Definition of the Second Order Derivative
Let $y = f(x)$ be a function that is differentiable. The first derivative of $f(x)$, denoted by $f'(x)$ or $\frac{dy}{dx}$, is also a function of $x$. If this first derivative function $f'(x)$ is itself differentiable with respect to $x$, then the derivative of $f'(x)$ is called the second derivative of the original function $f(x)$.
In simple terms, the second derivative is the derivative of the derivative.
Notation for the Second Order Derivative
There are several standard notations used to represent the second derivative of $y = f(x)$ with respect to $x$:
- Prime Notation:
- $f''(x)$ (read as "f double prime of x" or "f double dash of x")
- $y''$ (read as "y double prime" or "y double dash", if $y=f(x)$)
- Leibniz Notation:
- $\frac{d^2y}{dx^2}$ (read as "d squared y by dx squared" or "the second derivative of y with respect to x")
- $\frac{d^2}{dx^2} f(x)$ (read as "d squared by dx squared of f of x")
This notation emphasizes that the differentiation operator $\frac{d}{dx}$ is applied twice to the function $y$:
$\frac{d^2y}{dx^2} = \frac{d}{dx}\left(\frac{dy}{dx}\right)$
- Operator Notation:
- $D^2(f(x))$ or $D^2y$ (where $D = \frac{d}{dx}$)

_Dataset section_.

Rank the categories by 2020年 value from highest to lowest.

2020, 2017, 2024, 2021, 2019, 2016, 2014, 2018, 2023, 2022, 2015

_Task requirements_.
- A) In the text on the second order derivative, what does $D$ stand for in operator notation?
- B) Continue the text on the second order derivative from where it stops.

_Written answers_.
- A) $D$ stands for $\frac{d}{dx}$.

- B)
Calculation of the Second Order Derivative
The process of finding the second derivative is straightforward:
- Find the first derivative. Calculate the derivative of the original function $f(x)$ using the standard differentiation rules (Power Rule, Product Rule, Quotient Rule, Chain Rule, etc.). Let the result be $f'(x)$.
- Find the derivative of the first derivative. Differentiate the function $f'(x)$ with respect to $x$ using the standard differentiation rules. The result of this second differentiation is the second derivative, $f''(x)$.
Essentially, you perform the differentiation process twice in succession.
Interpretation of the Second Order Derivative
The second derivative provides valuable information about the behavior of the original function and its rate of change.
- Rate of Change of the Rate of Change: The second derivative $f''(x)$ tells us how the slope of the tangent line (given by $f'(x)$) is changing as $x$ changes.
- If $f''(x) > 0$, the slope $f'(x)$ is increasing.
- If $f''(x) < 0$, the slope $f'(x)$ is decreasing.
- Concavity of the Graph: The sign of the second derivative determines the concavity of the graph of $y=f(x)$:
- If $f''(x) > 0$ on an interval, the graph of $f(x)$ is concave upward (or simply concave up) on that interval. The curve bends upwards, like a cup that can hold water.
- If $f''(x) < 0$ on an interval, the graph of $f(x)$ is concave downward (or simply concave down) on that interval. The curve bends downwards, like a cup that spills water.
- Physics (Motion Analysis): In the context of motion, if $s(t)$ represents the position of an object along a line at time $t$:
- The first derivative $s'(t) = v(t)$ is the instantaneous velocity.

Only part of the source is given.